Welcome Home: English Muffin Way resident Dave Snow from Frederick, MD came home last week to find sewage gushing into his yard for the second time this spring. The manhole on his property is one of the lowest in the area, and whenever there is a sewage overflow, his is the most likely to blow it's top. In March, sewage overflowed into his yard because too few county wastewater pumps were turned on. Then, last week, heavy rains caused sewage to overflow throughout the Mid-Atlantic. Roughly 180,000 gallons flowed onto Snow's and a neighbor's properties and spilled into the Monocacy River. Unreal.
- May 21, 2008: The Frederick News-Post online - Frederick, MD

Thirsty??: A sanitary sewer manhole overflowed in the northern part of Hanover, PA last week, causing liquid sewage to run into a tributary of the south branch of Conewago Creek, which New Oxford Borough uses as drinking-water source. Hanover Borough officials called the state to report the overflow, said Pennsylvania Department of Environmental Protection spokesman John Repetz.
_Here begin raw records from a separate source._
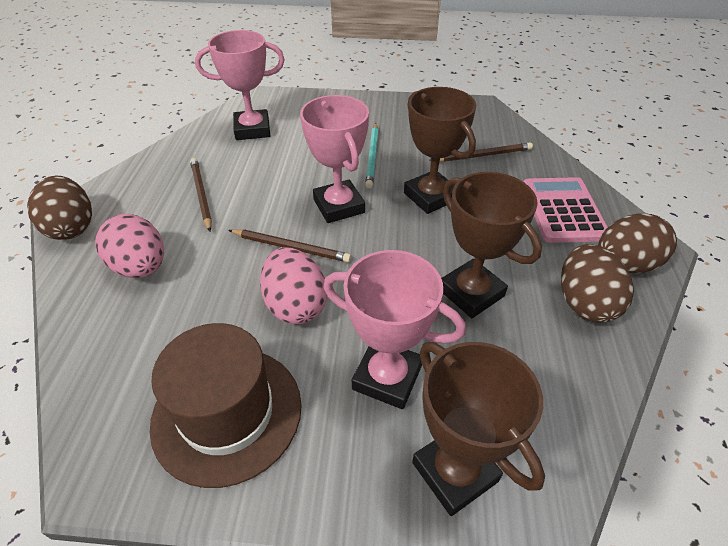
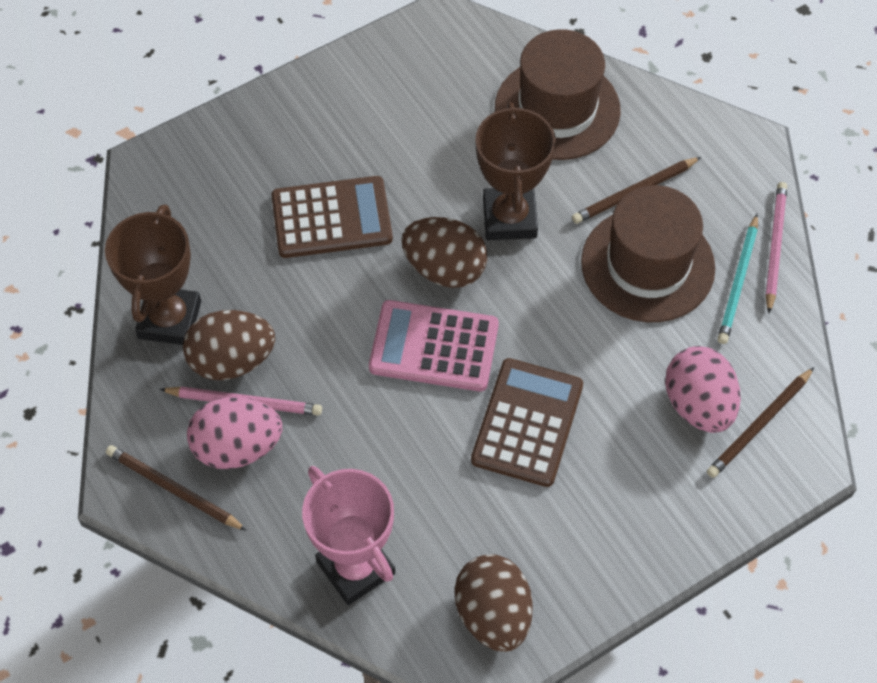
brown calculator: none = 0 -> [271,176,393,258] [471,358,583,487] = 2
brown hat: [150,323,302,488] = 1 -> [495,29,621,160] [581,185,715,322] = 2
brown trophy: [404,87,476,214] [412,342,545,516] [441,172,542,318] = 3 -> [105,204,201,345] [475,102,556,240] = 2
pink pencil: none = 0 -> [159,386,322,416] [765,182,787,313] = 2
pink trophy: [195,30,285,140] [300,95,369,223] [324,250,466,409] = 3 -> [302,466,395,605] = 1

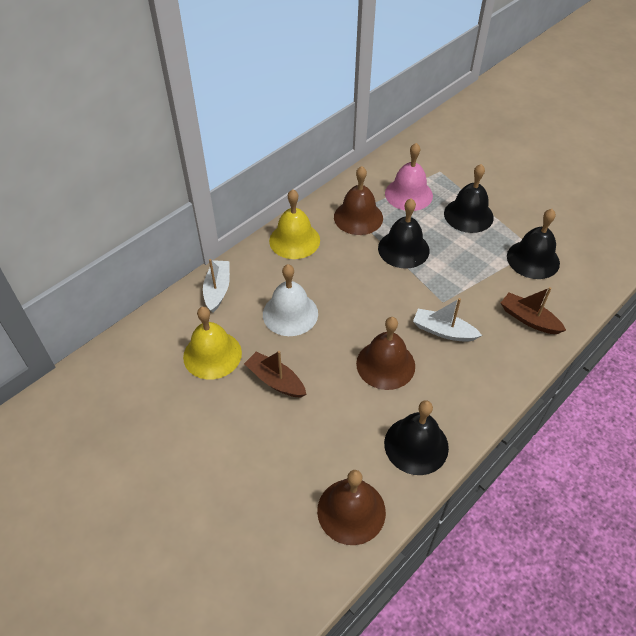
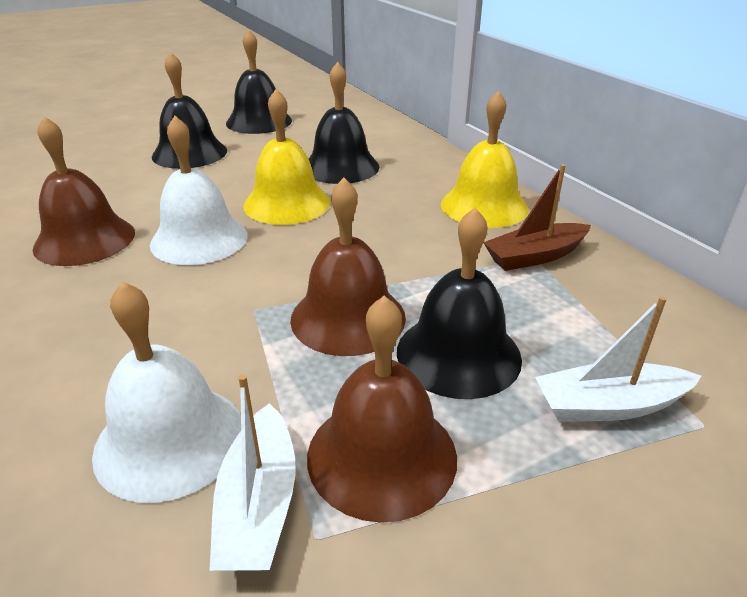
brown boat: [244,351,307,398] [501,287,566,334] = 2 -> [484,164,591,271] = 1
pink bell: [385,143,433,211] = 1 -> none = 0
white bell: [263,264,318,336] = 1 -> [92,281,241,503] [150,116,247,265] = 2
Heavy rains last week, which dropped about 2 inches of rain in Hanover, caused the sewer to overflow. "We put straw around the manhole to contain the overflow," Rebert said. Straw? That's your answer to a thousands of gallons of sewage overflowing? "But it did saturate the ground and got into the wetlands." Some of the liquid from the sewer line got into Slagle Run, which is a secondary water source for the borough and feeds into the Conewago Creek, a primary water source for New Oxford. Drink Up!